WHAT YOU NEED TO DO:
Only the lines holding "wash" are wanted. Copy every one from the records below.

ENTRIES SHOWN:

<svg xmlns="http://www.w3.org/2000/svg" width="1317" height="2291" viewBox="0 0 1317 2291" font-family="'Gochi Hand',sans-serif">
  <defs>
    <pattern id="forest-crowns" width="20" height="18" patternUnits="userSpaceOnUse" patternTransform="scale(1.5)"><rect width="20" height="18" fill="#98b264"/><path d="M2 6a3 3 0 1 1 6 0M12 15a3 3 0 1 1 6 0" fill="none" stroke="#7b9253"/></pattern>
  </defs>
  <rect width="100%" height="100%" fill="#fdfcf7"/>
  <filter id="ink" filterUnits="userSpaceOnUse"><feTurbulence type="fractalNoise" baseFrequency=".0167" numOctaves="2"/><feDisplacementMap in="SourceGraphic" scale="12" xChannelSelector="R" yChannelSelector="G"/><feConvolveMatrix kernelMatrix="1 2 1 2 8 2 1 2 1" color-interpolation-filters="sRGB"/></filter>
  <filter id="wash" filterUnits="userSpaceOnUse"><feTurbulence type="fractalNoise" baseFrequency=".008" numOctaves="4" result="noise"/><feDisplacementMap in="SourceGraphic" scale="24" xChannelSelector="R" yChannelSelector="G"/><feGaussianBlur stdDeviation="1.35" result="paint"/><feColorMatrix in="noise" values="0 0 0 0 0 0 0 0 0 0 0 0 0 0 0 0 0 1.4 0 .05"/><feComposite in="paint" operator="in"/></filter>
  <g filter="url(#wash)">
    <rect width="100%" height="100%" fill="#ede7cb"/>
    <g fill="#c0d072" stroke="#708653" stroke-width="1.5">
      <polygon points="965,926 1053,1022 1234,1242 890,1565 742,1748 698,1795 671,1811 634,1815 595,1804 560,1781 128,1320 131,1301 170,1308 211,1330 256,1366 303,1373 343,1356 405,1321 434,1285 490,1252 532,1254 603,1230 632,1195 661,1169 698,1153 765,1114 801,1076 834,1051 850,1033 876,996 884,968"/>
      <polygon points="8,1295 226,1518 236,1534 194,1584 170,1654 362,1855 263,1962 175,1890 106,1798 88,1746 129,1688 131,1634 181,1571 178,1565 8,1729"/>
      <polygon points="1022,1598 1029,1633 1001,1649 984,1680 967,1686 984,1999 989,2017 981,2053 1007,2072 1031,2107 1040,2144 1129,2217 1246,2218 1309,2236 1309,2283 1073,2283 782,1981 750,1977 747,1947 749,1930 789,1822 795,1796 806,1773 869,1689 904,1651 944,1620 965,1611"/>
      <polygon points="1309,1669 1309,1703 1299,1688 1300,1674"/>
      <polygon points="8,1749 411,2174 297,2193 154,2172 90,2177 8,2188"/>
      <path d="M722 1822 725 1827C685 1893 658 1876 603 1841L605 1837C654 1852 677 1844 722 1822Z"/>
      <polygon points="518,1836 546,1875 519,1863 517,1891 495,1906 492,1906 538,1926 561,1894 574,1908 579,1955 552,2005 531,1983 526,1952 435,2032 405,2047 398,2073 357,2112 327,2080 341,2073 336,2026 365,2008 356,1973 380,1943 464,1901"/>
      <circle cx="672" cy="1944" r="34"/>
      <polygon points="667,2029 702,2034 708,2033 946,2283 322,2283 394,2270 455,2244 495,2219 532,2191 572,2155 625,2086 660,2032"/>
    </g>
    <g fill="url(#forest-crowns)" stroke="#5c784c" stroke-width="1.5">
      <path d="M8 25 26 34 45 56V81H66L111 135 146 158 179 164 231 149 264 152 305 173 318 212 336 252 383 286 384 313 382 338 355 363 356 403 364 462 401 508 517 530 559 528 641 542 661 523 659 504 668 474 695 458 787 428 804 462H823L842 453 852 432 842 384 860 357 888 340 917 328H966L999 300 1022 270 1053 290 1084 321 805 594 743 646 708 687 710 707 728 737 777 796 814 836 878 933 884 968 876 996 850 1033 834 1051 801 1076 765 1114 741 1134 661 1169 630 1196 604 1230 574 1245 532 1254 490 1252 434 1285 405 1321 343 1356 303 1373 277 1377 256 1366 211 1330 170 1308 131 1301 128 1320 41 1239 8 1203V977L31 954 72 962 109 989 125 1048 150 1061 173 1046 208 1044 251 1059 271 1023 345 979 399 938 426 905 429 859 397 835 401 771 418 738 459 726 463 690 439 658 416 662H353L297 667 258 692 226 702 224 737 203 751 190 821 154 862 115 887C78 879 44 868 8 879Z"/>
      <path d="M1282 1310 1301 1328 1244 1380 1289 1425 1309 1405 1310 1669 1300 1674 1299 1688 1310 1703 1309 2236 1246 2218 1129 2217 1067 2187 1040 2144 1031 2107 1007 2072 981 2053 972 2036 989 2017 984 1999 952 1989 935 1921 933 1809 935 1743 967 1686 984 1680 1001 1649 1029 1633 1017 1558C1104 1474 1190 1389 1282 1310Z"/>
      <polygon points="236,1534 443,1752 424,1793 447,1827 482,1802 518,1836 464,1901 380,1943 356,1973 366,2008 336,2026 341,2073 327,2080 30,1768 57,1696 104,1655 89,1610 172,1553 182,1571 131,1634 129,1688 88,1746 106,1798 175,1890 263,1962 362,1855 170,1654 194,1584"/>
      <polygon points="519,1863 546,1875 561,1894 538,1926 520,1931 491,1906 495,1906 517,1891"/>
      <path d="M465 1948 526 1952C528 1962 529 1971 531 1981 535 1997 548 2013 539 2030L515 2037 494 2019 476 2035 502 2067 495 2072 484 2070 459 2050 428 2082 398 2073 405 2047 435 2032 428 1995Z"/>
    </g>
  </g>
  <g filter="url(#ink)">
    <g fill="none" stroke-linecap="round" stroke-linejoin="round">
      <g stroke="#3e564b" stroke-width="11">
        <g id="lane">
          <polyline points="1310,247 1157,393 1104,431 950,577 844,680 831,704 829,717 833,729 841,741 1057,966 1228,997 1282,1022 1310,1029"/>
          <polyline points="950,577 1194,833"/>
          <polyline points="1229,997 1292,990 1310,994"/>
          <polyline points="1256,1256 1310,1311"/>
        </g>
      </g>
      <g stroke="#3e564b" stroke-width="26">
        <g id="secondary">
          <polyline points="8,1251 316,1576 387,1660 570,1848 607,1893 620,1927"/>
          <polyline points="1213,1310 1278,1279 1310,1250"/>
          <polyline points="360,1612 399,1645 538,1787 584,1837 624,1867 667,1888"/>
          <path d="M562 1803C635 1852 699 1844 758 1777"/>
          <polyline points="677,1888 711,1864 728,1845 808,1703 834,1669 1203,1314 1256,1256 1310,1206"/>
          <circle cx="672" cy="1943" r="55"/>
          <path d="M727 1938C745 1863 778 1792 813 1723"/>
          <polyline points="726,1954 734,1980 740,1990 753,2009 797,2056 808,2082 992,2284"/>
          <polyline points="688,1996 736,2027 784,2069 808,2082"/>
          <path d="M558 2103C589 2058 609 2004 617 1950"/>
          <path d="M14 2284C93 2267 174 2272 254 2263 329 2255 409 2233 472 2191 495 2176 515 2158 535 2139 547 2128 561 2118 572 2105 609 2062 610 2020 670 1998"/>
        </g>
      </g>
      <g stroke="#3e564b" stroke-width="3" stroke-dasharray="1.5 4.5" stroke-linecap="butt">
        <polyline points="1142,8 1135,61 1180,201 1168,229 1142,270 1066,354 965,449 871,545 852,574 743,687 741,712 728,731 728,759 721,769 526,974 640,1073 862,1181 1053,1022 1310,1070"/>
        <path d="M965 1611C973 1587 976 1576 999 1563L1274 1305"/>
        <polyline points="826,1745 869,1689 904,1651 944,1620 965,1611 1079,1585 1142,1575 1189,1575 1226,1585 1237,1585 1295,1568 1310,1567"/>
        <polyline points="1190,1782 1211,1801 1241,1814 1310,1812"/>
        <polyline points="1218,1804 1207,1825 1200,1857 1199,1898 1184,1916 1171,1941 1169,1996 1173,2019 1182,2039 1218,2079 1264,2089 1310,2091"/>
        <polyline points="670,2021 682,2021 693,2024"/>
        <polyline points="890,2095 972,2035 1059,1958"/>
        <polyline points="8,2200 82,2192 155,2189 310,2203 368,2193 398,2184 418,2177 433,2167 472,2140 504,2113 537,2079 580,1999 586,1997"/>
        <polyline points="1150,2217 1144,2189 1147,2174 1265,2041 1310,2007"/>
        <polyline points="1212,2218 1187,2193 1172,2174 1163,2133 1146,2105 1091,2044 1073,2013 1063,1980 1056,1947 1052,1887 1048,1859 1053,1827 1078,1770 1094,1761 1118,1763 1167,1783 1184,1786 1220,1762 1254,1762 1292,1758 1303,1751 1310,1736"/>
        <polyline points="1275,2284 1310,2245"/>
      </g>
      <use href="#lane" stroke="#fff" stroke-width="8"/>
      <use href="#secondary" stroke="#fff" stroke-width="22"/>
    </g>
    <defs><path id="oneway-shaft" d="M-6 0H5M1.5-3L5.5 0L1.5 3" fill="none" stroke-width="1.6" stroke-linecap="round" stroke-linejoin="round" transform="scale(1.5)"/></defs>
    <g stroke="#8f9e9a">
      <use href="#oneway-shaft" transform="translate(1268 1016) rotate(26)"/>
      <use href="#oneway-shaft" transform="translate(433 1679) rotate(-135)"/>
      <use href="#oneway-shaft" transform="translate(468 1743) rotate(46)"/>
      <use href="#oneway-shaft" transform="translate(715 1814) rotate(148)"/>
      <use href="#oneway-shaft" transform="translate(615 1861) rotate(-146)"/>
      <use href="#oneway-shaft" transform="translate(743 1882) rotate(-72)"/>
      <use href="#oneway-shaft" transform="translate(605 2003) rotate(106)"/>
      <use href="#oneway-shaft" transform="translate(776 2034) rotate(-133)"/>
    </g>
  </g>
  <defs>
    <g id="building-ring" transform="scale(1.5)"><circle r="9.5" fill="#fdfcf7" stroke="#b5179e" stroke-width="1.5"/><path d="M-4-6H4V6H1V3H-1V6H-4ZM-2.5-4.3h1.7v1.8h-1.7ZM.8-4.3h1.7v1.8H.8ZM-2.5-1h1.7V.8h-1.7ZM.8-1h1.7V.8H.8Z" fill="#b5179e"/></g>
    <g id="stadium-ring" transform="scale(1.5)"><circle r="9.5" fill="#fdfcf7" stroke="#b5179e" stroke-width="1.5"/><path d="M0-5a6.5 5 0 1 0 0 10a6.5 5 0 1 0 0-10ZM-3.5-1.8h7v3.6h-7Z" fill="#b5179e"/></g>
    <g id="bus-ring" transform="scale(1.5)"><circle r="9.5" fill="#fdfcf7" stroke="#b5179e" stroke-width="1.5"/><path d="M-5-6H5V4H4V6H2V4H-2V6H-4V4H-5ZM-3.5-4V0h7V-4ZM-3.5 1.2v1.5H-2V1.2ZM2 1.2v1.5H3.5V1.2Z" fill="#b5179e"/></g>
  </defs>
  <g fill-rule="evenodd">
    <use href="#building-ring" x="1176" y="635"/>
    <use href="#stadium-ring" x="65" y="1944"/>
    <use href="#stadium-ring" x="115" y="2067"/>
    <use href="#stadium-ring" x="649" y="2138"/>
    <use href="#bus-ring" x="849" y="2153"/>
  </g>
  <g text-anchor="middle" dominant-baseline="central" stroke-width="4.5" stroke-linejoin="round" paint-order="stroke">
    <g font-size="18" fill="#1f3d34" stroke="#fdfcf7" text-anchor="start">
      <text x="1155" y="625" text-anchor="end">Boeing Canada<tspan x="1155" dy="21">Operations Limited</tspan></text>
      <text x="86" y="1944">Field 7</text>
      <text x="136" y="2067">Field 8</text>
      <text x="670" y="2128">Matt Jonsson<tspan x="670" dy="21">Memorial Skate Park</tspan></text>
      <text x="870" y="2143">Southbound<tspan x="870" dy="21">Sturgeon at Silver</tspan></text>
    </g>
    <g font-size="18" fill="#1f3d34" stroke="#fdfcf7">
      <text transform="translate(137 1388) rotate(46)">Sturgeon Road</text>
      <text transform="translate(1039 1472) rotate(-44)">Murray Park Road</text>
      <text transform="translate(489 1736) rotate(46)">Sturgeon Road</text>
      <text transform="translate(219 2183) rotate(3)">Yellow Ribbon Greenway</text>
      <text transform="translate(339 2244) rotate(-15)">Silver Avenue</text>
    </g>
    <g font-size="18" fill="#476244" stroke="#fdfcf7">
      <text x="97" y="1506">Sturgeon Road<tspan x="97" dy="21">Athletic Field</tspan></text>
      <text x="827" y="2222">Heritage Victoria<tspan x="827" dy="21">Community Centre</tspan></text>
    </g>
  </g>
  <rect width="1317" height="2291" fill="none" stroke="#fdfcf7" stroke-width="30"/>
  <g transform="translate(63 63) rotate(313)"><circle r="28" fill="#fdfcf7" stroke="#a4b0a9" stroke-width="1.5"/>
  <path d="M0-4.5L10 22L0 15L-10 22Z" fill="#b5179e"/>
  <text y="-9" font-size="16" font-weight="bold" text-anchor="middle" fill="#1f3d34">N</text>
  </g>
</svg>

EXERCISE OUTPUT:
  <filter id="wash" filterUnits="userSpaceOnUse"><feTurbulence type="fractalNoise" baseFrequency=".008" numOctaves="4" result="noise"/><feDisplacementMap in="SourceGraphic" scale="24" xChannelSelector="R" yChannelSelector="G"/><feGaussianBlur stdDeviation="1.35" result="paint"/><feColorMatrix in="noise" values="0 0 0 0 0 0 0 0 0 0 0 0 0 0 0 0 0 1.4 0 .05"/><feComposite in="paint" operator="in"/></filter>
  <g filter="url(#wash)">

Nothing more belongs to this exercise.